Attack-Resilient Design for Connected and Automated Vehicles

By sharing local sensor information via Vehicle-to-Vehicle (V2V) wireless communication networks, Cooperative Adaptive Cruise Control (CACC) is a technology that enables Connected and Automated Vehicles (CAVs) to drive autonomously on the highway in closely-coupled platoons. The use of CACC technologies increases safety and the traffic throughput, and decreases fuel consumption and CO2 emissions. However, CAVs heavily rely on embedded software, hardware, and communication networks that make them vulnerable to a range of cyberattacks. Cyberattacks to a particular CAV compromise the entire platoon as CACC schemes propagate corrupted data to neighboring vehicles potentially leading to traffic delays and collisions. Physics-based monitors can be used to detect the presence of False Data Injection (FDI) attacks to CAV sensors; however, unavoidable system disturbances and modelling uncertainty often translates to conservative detection results.

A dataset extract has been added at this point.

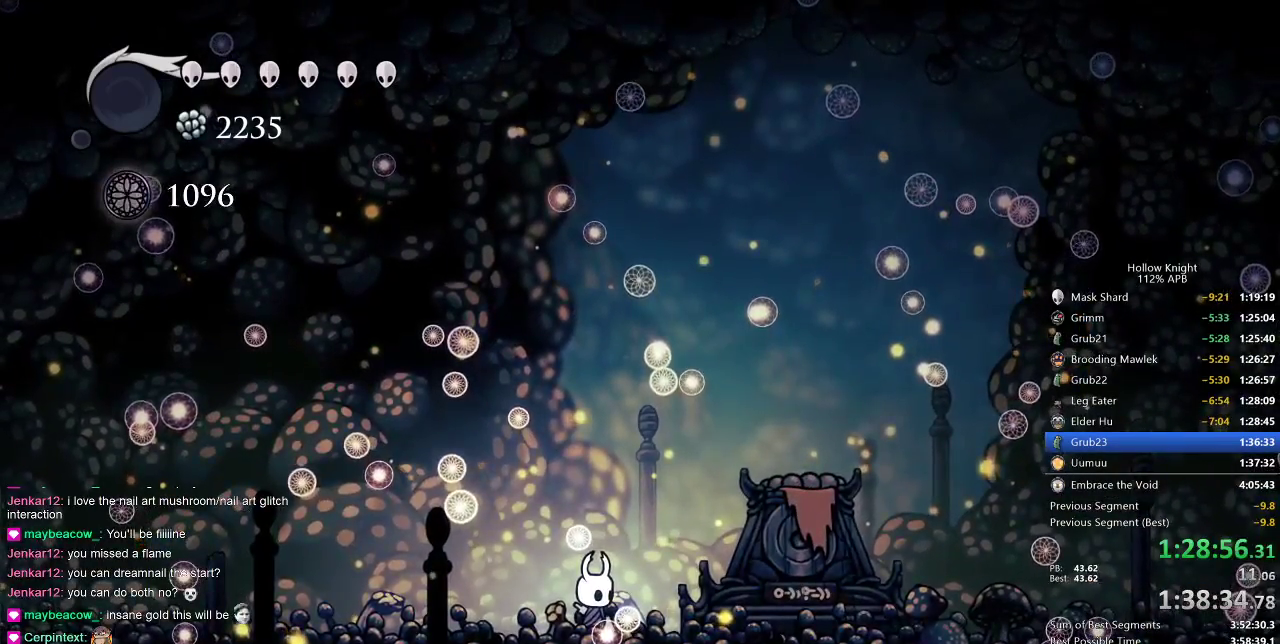
{"keys": [], "events": []}
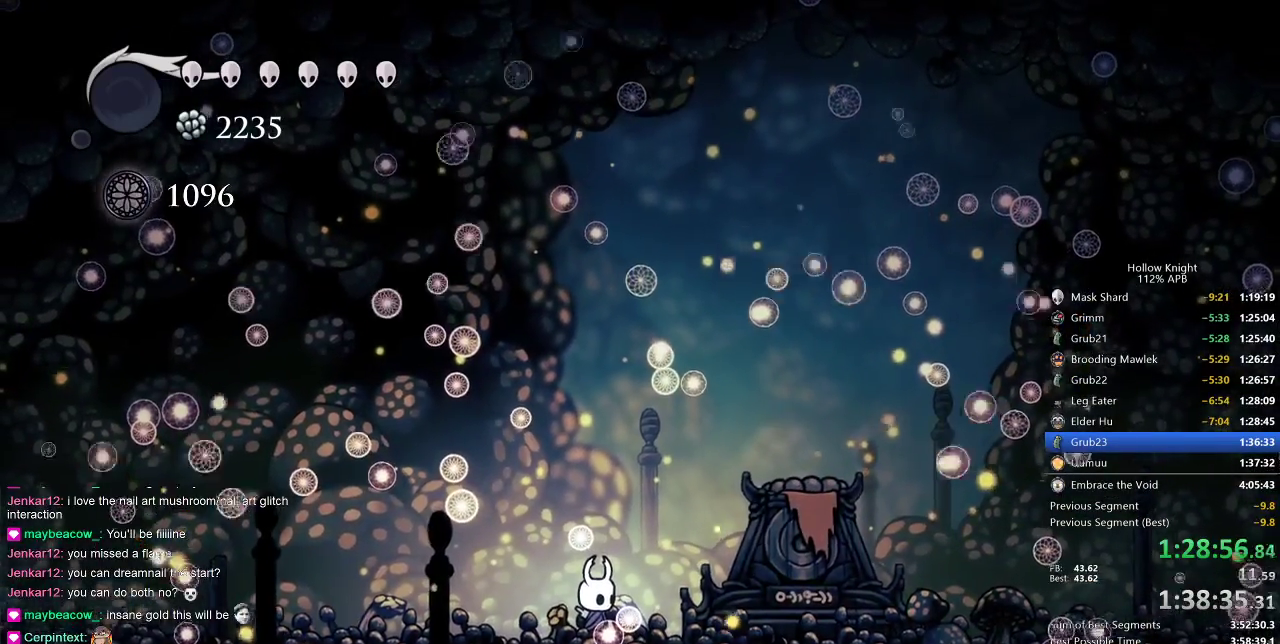
{"keys": [], "events": []}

Given enough system knowledge, adversaries are still able to launch a range of attacks that can surpass the detection scheme by hiding within the system disturbances and uncertainty -- we refer to this class of attacks as \textit{stealthy FDI attacks}. Stealthy attacks are hard to deal with as they affect the platoon dynamics without being noticed. In this manuscript, we propose a co-design methodology (built around a series convex programs) to synthesize distributed attack monitors and $H_{\infty}$ CACC controllers that minimize the joint effect of stealthy FDI attacks and system disturbances on the platoon dynamics while guaranteeing a prescribed platooning performance (in terms of tracking and string stability). Computer simulations are provided to illustrate the performance of out tools.